Start of Block

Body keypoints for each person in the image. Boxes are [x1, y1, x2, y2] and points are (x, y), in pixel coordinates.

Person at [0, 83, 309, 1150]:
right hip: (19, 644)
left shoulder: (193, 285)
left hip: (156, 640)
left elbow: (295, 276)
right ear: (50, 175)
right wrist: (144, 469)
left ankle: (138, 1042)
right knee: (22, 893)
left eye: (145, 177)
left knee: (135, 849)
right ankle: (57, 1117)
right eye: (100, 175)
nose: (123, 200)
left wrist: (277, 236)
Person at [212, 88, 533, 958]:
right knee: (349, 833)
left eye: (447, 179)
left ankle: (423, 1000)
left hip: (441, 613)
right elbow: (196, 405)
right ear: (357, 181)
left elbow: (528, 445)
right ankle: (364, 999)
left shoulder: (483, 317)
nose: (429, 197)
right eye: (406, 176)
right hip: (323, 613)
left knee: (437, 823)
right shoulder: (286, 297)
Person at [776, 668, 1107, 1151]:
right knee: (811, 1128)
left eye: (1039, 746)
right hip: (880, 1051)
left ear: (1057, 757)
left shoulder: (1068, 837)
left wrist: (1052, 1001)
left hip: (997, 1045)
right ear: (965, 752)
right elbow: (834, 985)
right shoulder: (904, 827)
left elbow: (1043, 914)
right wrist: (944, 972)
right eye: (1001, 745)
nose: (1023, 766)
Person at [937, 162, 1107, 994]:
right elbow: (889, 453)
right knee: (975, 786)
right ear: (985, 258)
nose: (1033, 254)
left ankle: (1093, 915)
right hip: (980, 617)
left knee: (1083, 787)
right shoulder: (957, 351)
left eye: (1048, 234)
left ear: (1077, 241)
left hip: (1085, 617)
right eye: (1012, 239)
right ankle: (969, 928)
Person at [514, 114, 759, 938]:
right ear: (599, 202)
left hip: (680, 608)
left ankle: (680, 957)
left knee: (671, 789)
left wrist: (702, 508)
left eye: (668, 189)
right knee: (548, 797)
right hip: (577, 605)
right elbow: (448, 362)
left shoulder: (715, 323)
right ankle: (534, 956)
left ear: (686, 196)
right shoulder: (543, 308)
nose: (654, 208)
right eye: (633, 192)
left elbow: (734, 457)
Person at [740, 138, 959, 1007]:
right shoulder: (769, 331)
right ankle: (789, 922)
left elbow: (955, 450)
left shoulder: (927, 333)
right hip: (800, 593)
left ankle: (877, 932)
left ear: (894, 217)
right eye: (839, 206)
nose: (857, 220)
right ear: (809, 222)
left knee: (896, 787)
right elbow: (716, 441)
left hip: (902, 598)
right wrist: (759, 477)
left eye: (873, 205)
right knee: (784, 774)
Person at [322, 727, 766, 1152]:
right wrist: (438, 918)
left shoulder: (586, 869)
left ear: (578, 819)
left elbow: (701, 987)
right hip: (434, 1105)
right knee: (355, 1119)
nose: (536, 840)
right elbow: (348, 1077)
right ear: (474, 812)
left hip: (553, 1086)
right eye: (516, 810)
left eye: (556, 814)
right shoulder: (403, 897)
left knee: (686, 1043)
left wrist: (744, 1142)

End of Block

• [YOUR ASSIGNMENT]
What lines of the material above hold the string "elbow"? Please copy them.

• [WRITTEN RESPONSE]
left elbow: (295, 276)
right elbow: (196, 405)
left elbow: (528, 445)
right elbow: (834, 985)
left elbow: (1043, 914)
right elbow: (889, 453)
right elbow: (448, 362)
left elbow: (734, 457)
left elbow: (955, 450)
right elbow: (716, 441)
left elbow: (701, 987)
right elbow: (348, 1077)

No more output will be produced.